Updated 28 Apr, 2023

EDITORIAL: The country registered a current account surplus of 654 million dollars for March 2023 — the first surplus recorded since November 2020.

However, a tweet from the State Bank of Pakistan (SBP) noted that cumulatively current account deficit declined to 3.4 billion dollars July-March 2023 against a deficit of 13 billion dollars in the comparable period of the year before.

While this is certainly good news as it would reduce the pressure on the country’s dwindling foreign exchange reserves, 4038.3 million dollars as on 7 April 2023 (less than two months of imports with rising international price of petrol and products) and one billion dollars payable this month for maturing Eurobonds, yet the surplus for March has been achieved at the cost of four key deteriorating macroeconomic indicators: (i) due to severe exchange rate restrictions, necessitated because of low foreign exchange reserves, that include limitation on advance payments for imports against letters of credit, advance payments up to a certain amount per invoice for import of eligible items (including raw materials and semi-finished products as well as inability of power generation IPPs to either purchase key inputs or remit their profits there has been a steady decline in the large scale manufacturing index (LSMI) calculated at negative 5.56 percent July-February 2023; (ii) lower LSMI has had negative implications on exports, which declined in dollar terms from 23.350 billion dollars July-March 2022 to 21.051 billion dollars in the comparable period of this year; (iii) lower LSMI has led to job losses with around 7 million job losses in the textile sector alone by January this year with millions of families pushed below the poverty line; (iv) growth rate has declined considerably and is projected at 0.5 percent for the entire year by the International Monetary Fund (IMF).
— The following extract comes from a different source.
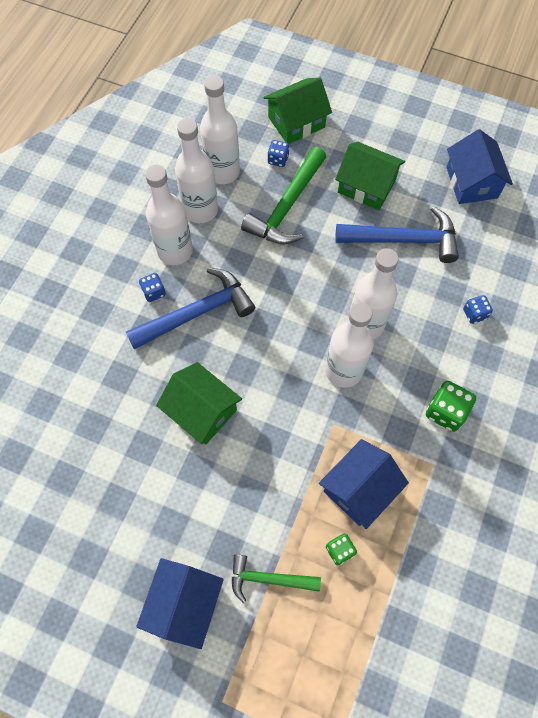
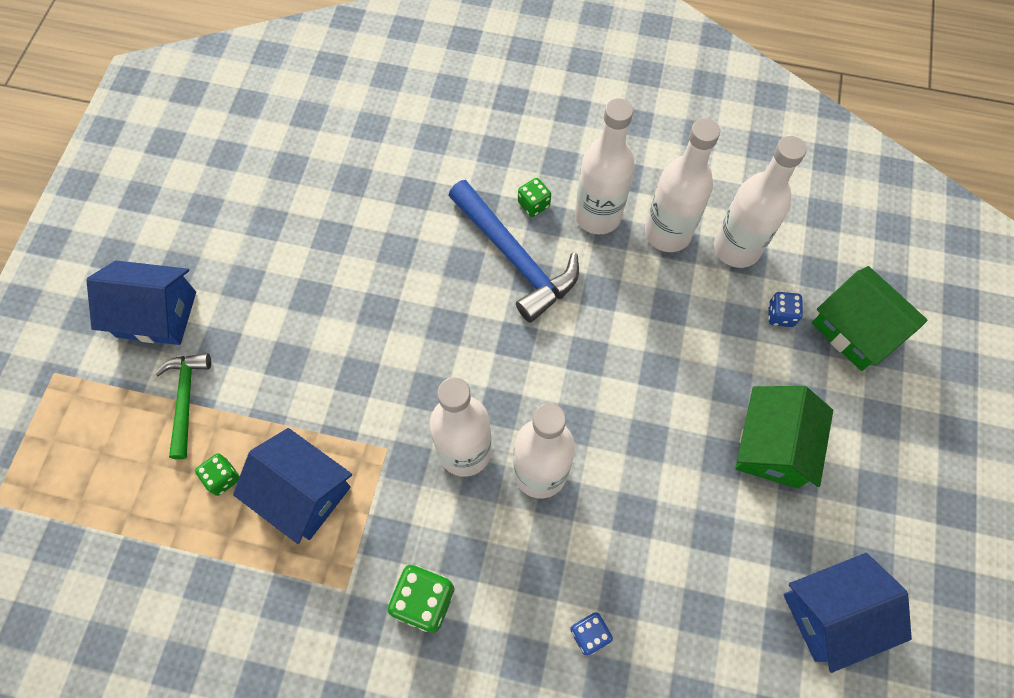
camera: 80 degrees right, 0 degrees up
blue dice [139,273,166,302] -> green dice [518,178,551,217]
green house [156,362,242,445] -> none
green hammer [241,147,326,244] -> none
blue hammer [336,206,459,263] -> none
There is little the government could do except implement these exchange restrictions, given that the balance of payment position was under extreme stress, and this was intimated to the Fund staff as reported in the seventh/eighth review documents: “the authorities requested more time to eliminate all remaining restrictions when balance of payment conditions permit by the new end of the programme at end-June 2023.”

However, the subsequent decision by the Ishaq Dar-led finance ministry to control the rupee-dollar parity exacerbated the impediments to LSM sector’s ability to import essential inputs with a consequent negative impact on other key macroeconomic indicators.
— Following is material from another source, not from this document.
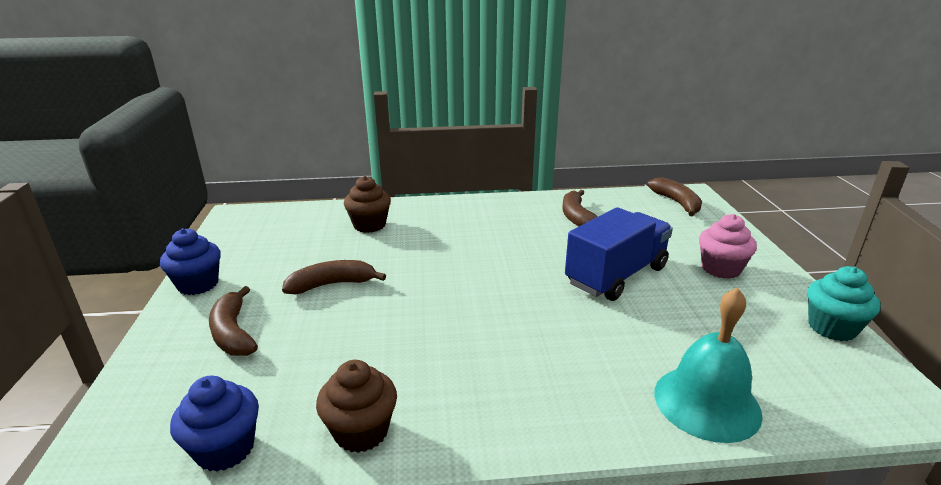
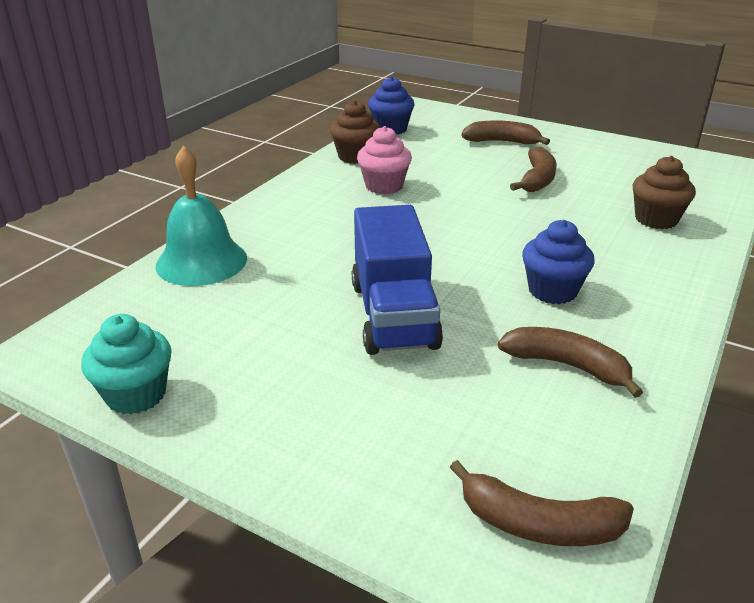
camera: 125 degrees right, 5 degrees up
blue cupcake [160,228,221,295] -> blue cupcake moved to [522,220,595,304]
pink cupcake [699,214,757,279] -> pink cupcake moved to [357,126,412,194]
The problem with the policies currently being implemented is two-fold: while the government is laying the entire blame for upward revision in utility rates to achieve full-cost recovery on the IMF’s prior condition for the ninth review yet it has made no effort to implement meaningful structural reforms that would usher in an era of efficiency in all those sectors/entities that it operates and which are running at massive losses – reforms that have the capacity to give the general public some hope that the country is embarked on a programme with the capacity to finally and conclusively resolve all prevailing economic issues.

And secondly, the emphasis remains on providing fiscal and monetary incentives to exporters, which the government can ill-afford especially, given the rising number of those under the poverty line, a policy that continues exporting items that are surplus rather than to produce specifically for export purposes.

We appear to be continuing with the past flawed policies that have simply aggravated the economic woes of this country in general and of the hapless public in particular.

One would hope that this will change though an election year is hardly the time when one would expect the government to implement politically unpopular reforms notwithstanding the claims by the lead party in the eleven-party coalition government that it is paying a political price for taking economically appropriate decisions.